Пришел старик, хранитель гробницы, – в лохмотьях, с лицом желтым и сморщенным, как вяленая урючина, но с глазами, в которых светился скрытый огонь. Открылась резная дверь – ветхая, потемневшая, насквозь изъеденная древесными червями. Из прохладной полутьмы пахнуло древностью – странным запахом, проникающим в душу. Сняв сапоги, надев мягкие туфли, услужливо предложенные стариком, Ходжа Насреддин вошел в гробницу. Белые стены из грубо отесанного камня, без украшений, без росписи, поддерживали купол с двумя узкими зарешеченными окнами; полутьму просекали два тонких лезвия света, скрещиваясь на каменном надгробье, расколотом поперек. От входа к надгробью шла приподнятая над полом каменная дорожка шириною в два локтя, а по обеим сторонам ее лежал на полу серо-зеленоватый прах, скопившийся здесь веками. По обычаю, он сохранялся в неприкосновенности: великим кощунством было бы оставить на нем свой след. И такая тишина была в гробнице, что Ходжа Насреддин услышал звон собственной крови в ушах; он приблизился к надгробью, склонился над ним, поцеловал камень, под которым покоилось одно из самых добрых сердец, когда-либо бившихся на земле.

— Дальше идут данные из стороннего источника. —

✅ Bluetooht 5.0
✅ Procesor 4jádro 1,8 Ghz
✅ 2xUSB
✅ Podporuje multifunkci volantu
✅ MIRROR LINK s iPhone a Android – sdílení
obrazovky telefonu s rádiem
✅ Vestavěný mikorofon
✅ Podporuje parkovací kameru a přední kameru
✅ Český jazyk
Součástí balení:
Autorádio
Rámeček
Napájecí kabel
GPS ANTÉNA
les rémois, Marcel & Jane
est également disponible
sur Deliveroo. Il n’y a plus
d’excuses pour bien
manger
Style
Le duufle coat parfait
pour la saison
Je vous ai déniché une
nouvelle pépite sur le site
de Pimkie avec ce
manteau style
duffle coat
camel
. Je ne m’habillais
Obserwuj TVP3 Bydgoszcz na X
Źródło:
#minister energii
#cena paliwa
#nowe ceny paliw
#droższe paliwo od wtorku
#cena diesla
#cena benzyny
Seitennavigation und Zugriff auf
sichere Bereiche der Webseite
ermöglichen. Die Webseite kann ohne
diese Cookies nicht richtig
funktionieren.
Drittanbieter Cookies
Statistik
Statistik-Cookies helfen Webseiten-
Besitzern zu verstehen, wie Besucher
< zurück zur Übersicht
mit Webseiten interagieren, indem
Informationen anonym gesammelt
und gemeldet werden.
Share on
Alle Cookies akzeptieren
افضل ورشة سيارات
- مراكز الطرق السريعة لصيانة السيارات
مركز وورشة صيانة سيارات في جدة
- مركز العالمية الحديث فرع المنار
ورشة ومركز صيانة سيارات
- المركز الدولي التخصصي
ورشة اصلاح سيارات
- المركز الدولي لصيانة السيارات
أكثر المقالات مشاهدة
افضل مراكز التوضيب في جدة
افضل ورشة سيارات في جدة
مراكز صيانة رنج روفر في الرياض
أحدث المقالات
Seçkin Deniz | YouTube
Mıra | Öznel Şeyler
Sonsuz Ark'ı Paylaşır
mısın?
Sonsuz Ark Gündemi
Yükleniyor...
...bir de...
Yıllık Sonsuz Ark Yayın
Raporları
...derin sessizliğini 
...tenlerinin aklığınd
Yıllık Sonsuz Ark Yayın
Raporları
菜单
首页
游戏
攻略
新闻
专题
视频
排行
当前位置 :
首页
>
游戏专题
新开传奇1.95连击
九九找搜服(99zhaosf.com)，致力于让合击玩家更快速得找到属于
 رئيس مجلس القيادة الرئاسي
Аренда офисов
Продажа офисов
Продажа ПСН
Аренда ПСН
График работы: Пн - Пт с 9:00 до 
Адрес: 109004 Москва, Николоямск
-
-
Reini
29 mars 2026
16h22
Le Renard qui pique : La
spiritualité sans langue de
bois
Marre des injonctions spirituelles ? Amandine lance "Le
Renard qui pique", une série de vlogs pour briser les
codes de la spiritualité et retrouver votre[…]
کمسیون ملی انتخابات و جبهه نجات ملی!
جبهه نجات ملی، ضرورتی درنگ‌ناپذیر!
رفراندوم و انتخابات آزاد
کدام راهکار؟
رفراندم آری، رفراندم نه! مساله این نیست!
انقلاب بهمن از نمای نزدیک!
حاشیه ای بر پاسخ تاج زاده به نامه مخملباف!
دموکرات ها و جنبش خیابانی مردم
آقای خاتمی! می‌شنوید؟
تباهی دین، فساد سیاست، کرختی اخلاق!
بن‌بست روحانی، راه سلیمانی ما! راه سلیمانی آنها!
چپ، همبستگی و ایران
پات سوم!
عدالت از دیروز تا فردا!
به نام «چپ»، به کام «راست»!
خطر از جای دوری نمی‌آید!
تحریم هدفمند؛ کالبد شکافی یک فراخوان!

– О милосердный Турахон, неужели моему греху никогда не будет искупления? – послышались близкие вопли, и в гробницу вполз одноглазый. Голова его была серой от пыли, плоское лицо разодрано в кровь, он упал грудью на камень и затих.

Ходжа Насреддин вышел, оставив его наедине с Турахоном.

Прошел час, второй. Одноглазый не выходил из гробницы. Ходжа Насреддин терпеливо ждал, сидя на ветхом, истертом коврике в тени карагача и беседуя со стариком хранителем о дервишизме и его преимуществах перед всяким иным образом жизни.





– Ничего не иметь, ничего не желать, ни к чему не стремиться, ничего не бояться, а меньше всего – телесной смерти, – говорил старик. – Как иначе можно жить в этом скорбном мире, где ложь громоздится на ложь, где все клянутся, что хотят помочь друг другу, но помогают только умирать.

– Это не жизнь, а бесплотная тень ее, – возражал Ходжа Насреддин. – Жизнь – это битва, а не погребение себя заживо.

– Что касается внешней телесной жизни, то слова твои, путник, вполне справедливы, – отозвался старик. – Но ведь есть еще и внутренняя, духовная жизнь – единственное наше достояние, над которым не властен никто. Человек должен выбирать между пожизненным рабством и свободой, что достижима лишь во внутренней жизни и только ценой величайшего отречения от телесных благ.

– Ты нашел ее?

– Да, нашел. С тех пор как я отказался от всего излишнего – я не лгу, не раболепствую, не пресмыкаюсь, ибо не имею ничего, что могли бы у меня отнять. Разве мою старческую телесную жизнь? Пусть возьмут; говоря по правде, я не очень ею дорожу… Вот гробница Турахона; муллы не любят его, стража преследует его почитателей, но я, как видишь, не боюсь открыто служить ему – вполне бескорыстно, из одного лишь внутреннего влечения.

– Что бескорыстно, я вижу по твоей одежде, – заметил Ходжа Насреддин, указывая на халат старика, неописуемо рваный, пестрящий заплатами, с бахромою внизу – сшитый как будто из тех ленточек, и тряпочек, что висели вокруг на деревьях.

– Я не прошу многого от жизни, – продолжал старик. – Этот рваный халат, глоток воды, кусок ячменной лепешки – вот и все. А моя свобода всегда со мною, ибо она – в душе!

– Не в обиду тебе, почтенный старец, будь сказано, но ведь любой покойник еще свободнее, чем ты, ибо ему вовсе уж ничего не нужно от жизни, даже глотка воды! Но разве путь к свободе это обязательно путь к смерти?

– К смерти? Не знаю… Но к одиночеству – обязательно.

Помолчав, старик закончил со вздохом:

– Я давно одинок…

– Неправда! – отозвался Ходжа Насреддин. – В твоих речах я расслышал и боль за людей и жалость к ним. Твоя жалость будит отголосок во многих сердцах – значит, ты не одинок на земле. Живой человек одиноким не бывает никогда. Люди не одиноки, они едины; в этом – самая глубокая истина нашего совместного бытия!